In gluon/ndarray I can simply use the [ ] operator to access parameters at a given index. This operator does not seem to work for symbols. The only way I got it working was to use the slice() method. I tried to use the pick() and take() methods, too, but when I used them, while not getting any concrete errors thrown the gradient descent did not work.

My question is: what is the correct way to do slices / indexing /getitem when hybridizing a model?
I looked at all the methods in the documented API here: http://beta.mxnet.io/r/api/symbol.html#indexing

Here is what I currently have and I let the comments with my failed attempts in the code to show what I tried:

class MixtureLogLikelihood(mx.gluon.block.HybridBlock):
    def __init__(self, dtype='float32', negative=False, **kwargs):
        super().__init__(**kwargs)
        self.negative = negative

        with self.name_scope():
            self.p = self.params.get('p', shape=(1), init=mx.initializer.Constant(0.5), dtype=dtype, allow_deferred_init=True)
            self.m = self.params.get('m', shape=(2), init=mx.initializer.Uniform(10.0), dtype=dtype, allow_deferred_init=True)
            self.v = self.params.get('v', shape=(2), init=mx.initializer.One(), dtype=dtype, allow_deferred_init=True)
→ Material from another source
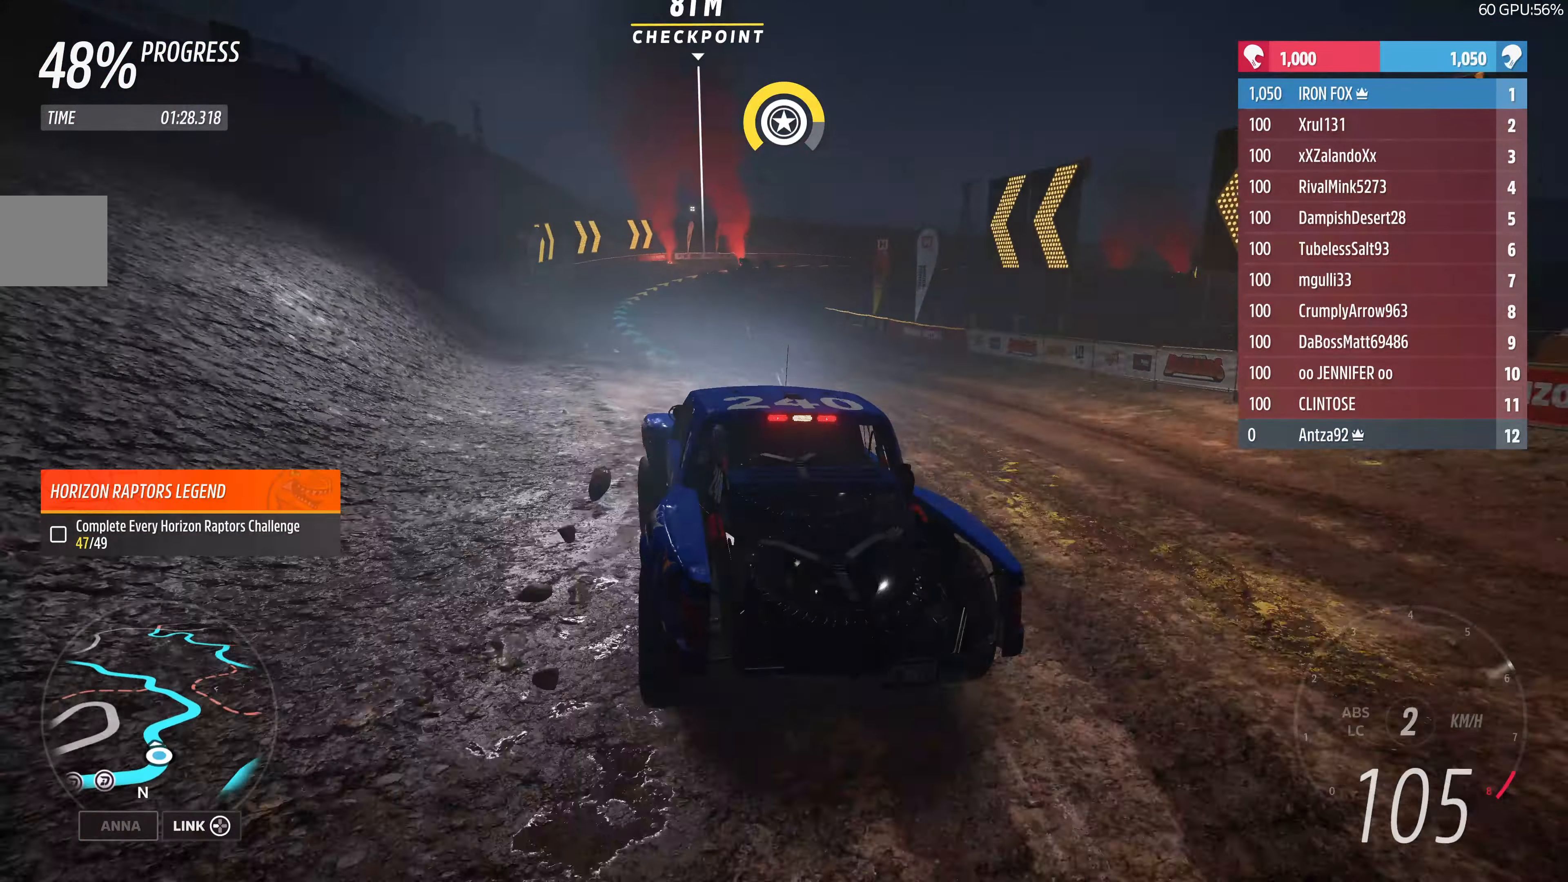
{"buttons": ["R2"], "left_stick": "up", "right_stick": "center", "events": []}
    #   hybrid_forward(self, F, x1, x2, *args, **kwargs)
    def hybrid_forward(self, F, x, p, m, v):
        # F is instance of mx.ndarray
        #                  mx.symbol

        # index0 = F.full(1,0, dtype='int32') #,np.int8 # self.params.get_constant(name='i0', value=nd.array([0], dtype=np.int))
        # index1 = F.full(1,1, dtype='int32') # self.params.get_constant(name='i1', value=nd.array([1], dtype=np.int))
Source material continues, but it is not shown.